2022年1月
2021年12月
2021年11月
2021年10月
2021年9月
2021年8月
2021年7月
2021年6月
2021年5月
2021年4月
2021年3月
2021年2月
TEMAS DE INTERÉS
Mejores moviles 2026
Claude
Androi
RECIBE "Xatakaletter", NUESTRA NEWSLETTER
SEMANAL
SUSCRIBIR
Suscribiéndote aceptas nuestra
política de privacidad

::::::::::

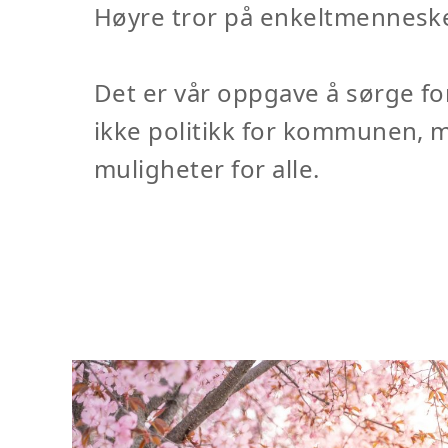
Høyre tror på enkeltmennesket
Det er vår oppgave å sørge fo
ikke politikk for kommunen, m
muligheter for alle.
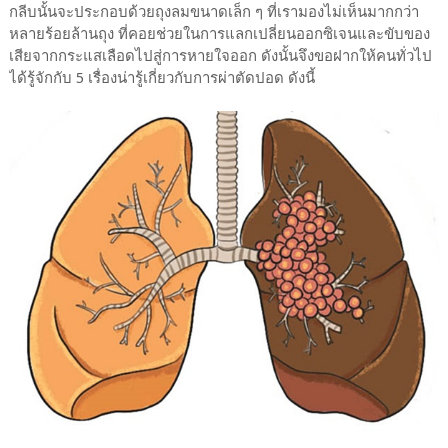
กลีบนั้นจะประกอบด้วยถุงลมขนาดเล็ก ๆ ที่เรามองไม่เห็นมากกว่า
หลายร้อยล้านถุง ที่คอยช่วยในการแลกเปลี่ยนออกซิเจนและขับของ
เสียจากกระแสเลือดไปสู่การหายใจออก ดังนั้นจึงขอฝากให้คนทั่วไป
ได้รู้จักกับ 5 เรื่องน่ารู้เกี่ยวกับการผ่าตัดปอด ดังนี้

::::::::::

*Exercise brief*: Your answer is the exact run of lines above from the one with "Høyre tror på enkeltmennesket" through the one with "ได้รู้จักกับ 5 เรื่องน่ารู้เกี่ยวกับการผ่าตัดปอด", both ends included, minus any picture.

*Result of the task*:
Høyre tror på enkeltmennesket
Det er vår oppgave å sørge fo
ikke politikk for kommunen, m
muligheter for alle.
กลีบนั้นจะประกอบด้วยถุงลมขนาดเล็ก ๆ ที่เรามองไม่เห็นมากกว่า
หลายร้อยล้านถุง ที่คอยช่วยในการแลกเปลี่ยนออกซิเจนและขับของ
เสียจากกระแสเลือดไปสู่การหายใจออก ดังนั้นจึงขอฝากให้คนทั่วไป
ได้รู้จักกับ 5 เรื่องน่ารู้เกี่ยวกับการผ่าตัดปอด ดังนี้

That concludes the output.